# What is required
Could you reproduce the lines below from the one with "left knee: (1159, 838)" through the one with "left wrist: (1931, 545)"? Keep both ends and add nothing.

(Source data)

····················

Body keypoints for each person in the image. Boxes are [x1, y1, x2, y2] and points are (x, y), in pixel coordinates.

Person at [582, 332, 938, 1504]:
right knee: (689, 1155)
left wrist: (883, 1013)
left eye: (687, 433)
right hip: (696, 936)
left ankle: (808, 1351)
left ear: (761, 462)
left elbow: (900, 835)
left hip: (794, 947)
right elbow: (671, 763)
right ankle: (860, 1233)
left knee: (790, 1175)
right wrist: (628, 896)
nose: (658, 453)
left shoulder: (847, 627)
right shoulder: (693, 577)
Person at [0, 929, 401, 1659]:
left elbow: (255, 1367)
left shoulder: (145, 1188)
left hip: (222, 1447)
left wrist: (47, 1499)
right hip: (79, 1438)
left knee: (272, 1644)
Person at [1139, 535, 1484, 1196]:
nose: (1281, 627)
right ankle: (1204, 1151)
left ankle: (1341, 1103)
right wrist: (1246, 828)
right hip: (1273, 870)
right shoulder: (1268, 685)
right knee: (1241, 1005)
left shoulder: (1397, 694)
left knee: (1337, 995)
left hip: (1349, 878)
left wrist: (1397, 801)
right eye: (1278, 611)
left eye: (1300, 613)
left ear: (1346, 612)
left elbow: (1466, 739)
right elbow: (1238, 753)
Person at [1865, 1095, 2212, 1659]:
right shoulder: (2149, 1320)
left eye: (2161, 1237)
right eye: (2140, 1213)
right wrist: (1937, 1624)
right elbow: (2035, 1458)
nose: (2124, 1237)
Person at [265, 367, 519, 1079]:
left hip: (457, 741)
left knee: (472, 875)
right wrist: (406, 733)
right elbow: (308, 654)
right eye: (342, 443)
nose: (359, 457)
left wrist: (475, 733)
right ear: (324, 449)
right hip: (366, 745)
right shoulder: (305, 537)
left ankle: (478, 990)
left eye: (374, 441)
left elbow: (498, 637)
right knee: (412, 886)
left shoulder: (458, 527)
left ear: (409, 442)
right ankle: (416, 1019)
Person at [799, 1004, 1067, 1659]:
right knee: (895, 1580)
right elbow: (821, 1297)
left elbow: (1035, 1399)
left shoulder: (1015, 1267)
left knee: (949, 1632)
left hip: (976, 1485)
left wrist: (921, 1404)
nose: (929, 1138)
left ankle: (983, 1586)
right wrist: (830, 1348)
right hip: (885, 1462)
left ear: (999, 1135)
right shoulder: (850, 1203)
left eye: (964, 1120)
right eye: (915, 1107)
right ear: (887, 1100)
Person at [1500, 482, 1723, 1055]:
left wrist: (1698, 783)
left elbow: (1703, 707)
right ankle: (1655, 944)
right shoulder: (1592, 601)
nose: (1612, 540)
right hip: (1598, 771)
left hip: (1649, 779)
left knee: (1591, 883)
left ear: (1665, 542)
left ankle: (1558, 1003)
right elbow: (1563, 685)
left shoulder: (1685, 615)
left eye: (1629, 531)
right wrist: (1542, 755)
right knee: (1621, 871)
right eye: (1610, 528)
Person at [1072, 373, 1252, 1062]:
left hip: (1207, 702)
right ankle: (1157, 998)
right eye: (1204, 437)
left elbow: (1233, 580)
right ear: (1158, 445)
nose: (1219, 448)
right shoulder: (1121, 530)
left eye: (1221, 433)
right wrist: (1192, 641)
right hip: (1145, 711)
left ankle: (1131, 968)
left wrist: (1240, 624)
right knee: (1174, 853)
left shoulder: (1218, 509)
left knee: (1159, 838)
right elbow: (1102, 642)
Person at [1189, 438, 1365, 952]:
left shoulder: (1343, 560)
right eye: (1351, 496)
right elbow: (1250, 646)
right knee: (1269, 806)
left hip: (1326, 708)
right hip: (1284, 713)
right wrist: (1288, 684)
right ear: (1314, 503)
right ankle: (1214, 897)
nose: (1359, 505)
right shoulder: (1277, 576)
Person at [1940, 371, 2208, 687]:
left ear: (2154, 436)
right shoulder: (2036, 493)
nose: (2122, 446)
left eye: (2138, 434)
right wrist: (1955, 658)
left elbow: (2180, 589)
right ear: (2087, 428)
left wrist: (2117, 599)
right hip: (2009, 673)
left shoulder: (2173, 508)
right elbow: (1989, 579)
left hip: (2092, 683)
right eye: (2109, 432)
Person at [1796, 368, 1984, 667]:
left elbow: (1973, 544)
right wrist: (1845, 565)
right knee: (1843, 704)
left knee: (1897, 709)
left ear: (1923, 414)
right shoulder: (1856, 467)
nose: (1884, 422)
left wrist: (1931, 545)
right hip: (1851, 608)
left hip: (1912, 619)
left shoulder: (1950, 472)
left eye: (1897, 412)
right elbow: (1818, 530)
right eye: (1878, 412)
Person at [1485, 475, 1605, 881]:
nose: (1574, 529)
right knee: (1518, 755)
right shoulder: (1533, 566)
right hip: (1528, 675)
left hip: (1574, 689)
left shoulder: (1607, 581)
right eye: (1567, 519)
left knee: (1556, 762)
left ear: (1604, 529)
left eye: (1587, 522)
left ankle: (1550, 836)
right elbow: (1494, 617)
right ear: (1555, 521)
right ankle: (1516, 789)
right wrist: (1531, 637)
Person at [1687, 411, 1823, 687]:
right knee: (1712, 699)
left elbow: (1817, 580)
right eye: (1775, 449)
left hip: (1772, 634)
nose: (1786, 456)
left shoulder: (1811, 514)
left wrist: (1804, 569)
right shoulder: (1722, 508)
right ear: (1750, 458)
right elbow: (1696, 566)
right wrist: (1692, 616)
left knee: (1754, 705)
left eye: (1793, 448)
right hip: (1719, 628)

····················

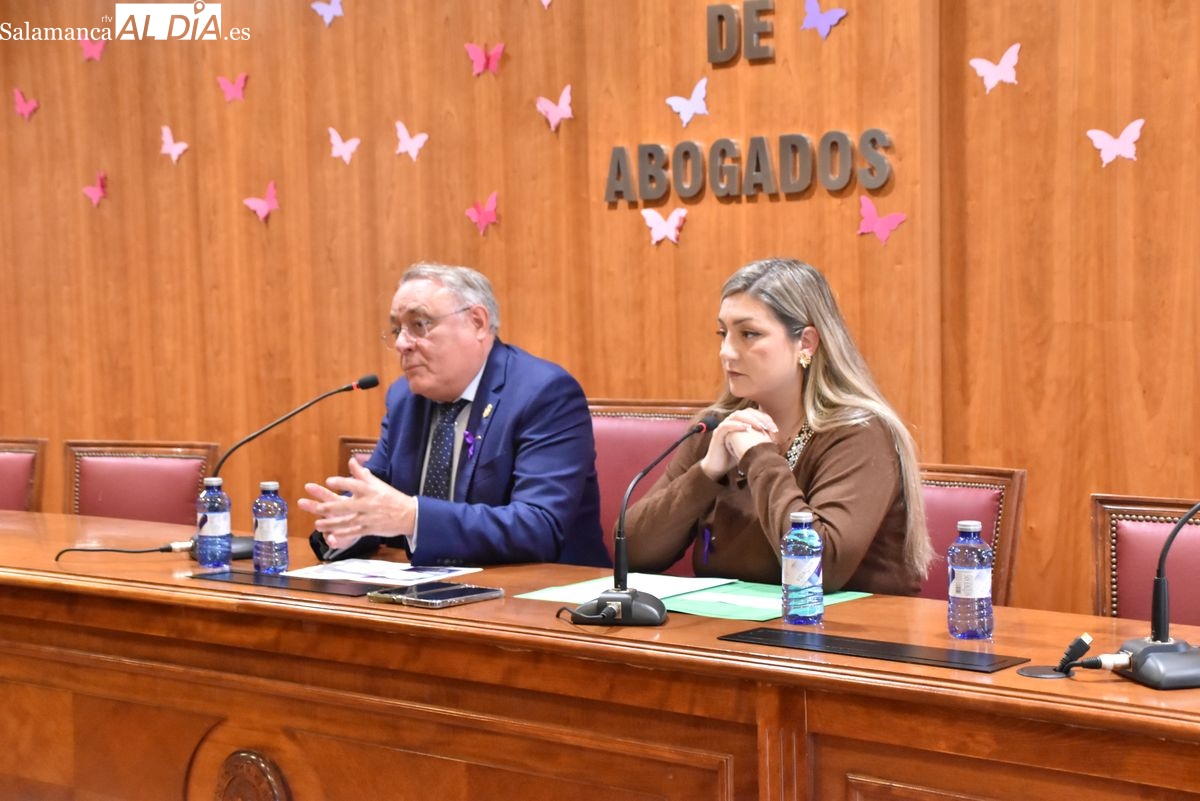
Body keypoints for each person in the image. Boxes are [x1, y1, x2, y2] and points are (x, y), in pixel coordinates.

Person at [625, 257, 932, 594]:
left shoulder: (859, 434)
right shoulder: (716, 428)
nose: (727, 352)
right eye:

····················

# Exercise output
left knee: (1159, 838)
right elbow: (1102, 642)
Person at [1189, 438, 1365, 952]:
left shoulder: (1343, 560)
right eye: (1351, 496)
right elbow: (1250, 646)
right knee: (1269, 806)
left hip: (1326, 708)
right hip: (1284, 713)
right wrist: (1288, 684)
right ear: (1314, 503)
right ankle: (1214, 897)
nose: (1359, 505)
right shoulder: (1277, 576)
Person at [1940, 371, 2208, 687]:
left ear: (2154, 436)
right shoulder: (2036, 493)
nose: (2122, 446)
left eye: (2138, 434)
right wrist: (1955, 658)
left elbow: (2180, 589)
right ear: (2087, 428)
left wrist: (2117, 599)
right hip: (2009, 673)
left shoulder: (2173, 508)
right elbow: (1989, 579)
left hip: (2092, 683)
right eye: (2109, 432)
Person at [1796, 368, 1984, 667]:
left elbow: (1973, 544)
right wrist: (1845, 565)
right knee: (1843, 704)
left knee: (1897, 709)
left ear: (1923, 414)
right shoulder: (1856, 467)
nose: (1884, 422)
left wrist: (1931, 545)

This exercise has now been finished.